> [Trecho]:
- - - -
1. Liberais e Libertários:
Os liberais partem do pressuposto de que existe uma unidade mínima de existência que eles chamam de “indivíduo”: algo ou alguém que é em si mesmo uno. Apesar da diversidade de noções sobre individualidade, vamos tomar a mais hegemônica para representar essa visão, qual seja: a pessoa é um sujeito que age para si mesmo visando sempre maximizar prazer e minimizar a dor (definição utilitarista do que pode ser considerado “bom”). Neste caso, para ser livre basta desobstruir as barreiras que impedem as pessoas de atingir o objetivo do “agir para si mesmo”. O sujeito seria, a priori, livre e os constrangimentos de sua liberdade sempre viriam de causas exteriores. O pressuposto é o seguinte: ser livre é uma questão de fazer o que se quer, pois o que se quer é, por definição, “bom” e autodeterminado.
- - - -
> [Seção de dados]:
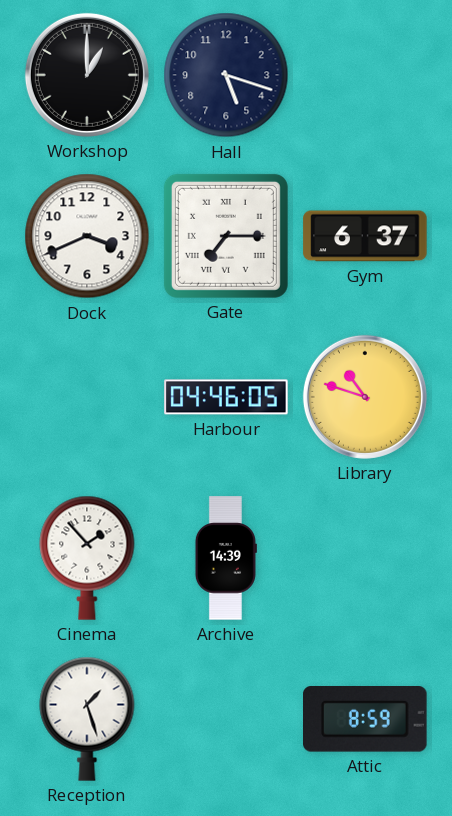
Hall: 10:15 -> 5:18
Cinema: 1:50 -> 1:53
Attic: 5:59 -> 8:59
- - - -
> [Conjunto de tarefas]:
**A.** De acordo com o trecho sobre liberais e libertários, de onde sempre viriam os constrangimentos à liberdade do sujeito?
**B.** Continue o trecho sobre liberais e libertários a partir da última frase apresentada.
O material não tem relação com o trecho.

> [Respostas das tarefas]:
**A.** De causas exteriores.

**B.**
Para os libertários, a liberdade não está “dada” a priori no sujeito, sendo necessário conquistá-la a despeito de sua própria condição de “sujeito” (a liberdade está necessariamente além da individualidade). Como dizia Bakunin: “A liberdade dos indivíduos não é um facto individual, é um facto, um produto coletivo. Nenhum homem conseguiria ser livre isolado e sem a contribuição de toda sociedade humana” (BAKUNINE, 1975, p. 23). Neste caso, a condição de possibilidade da liberdade é social (“facto coletivo”) e um “indivíduo” só conseguiria ser livre se sua condição estivesse amparada numa comunidade libertária. Além disso, o próprio conceito de “indivíduo” não é assumido enquanto tal. Para os libertários, o “indivíduo” é o resultado de um processo de individuação, não o pressuposto da abstração. Uma pessoa não é uma “unidade autocentrada”, mas uma multiplicidade de tendências sociais contraídas (cada pessoa singular pode ser pensada como um “quantum” social, ou seja: uma síntese localizada e variável de quantidade e qualidade no continuum da existência imanente).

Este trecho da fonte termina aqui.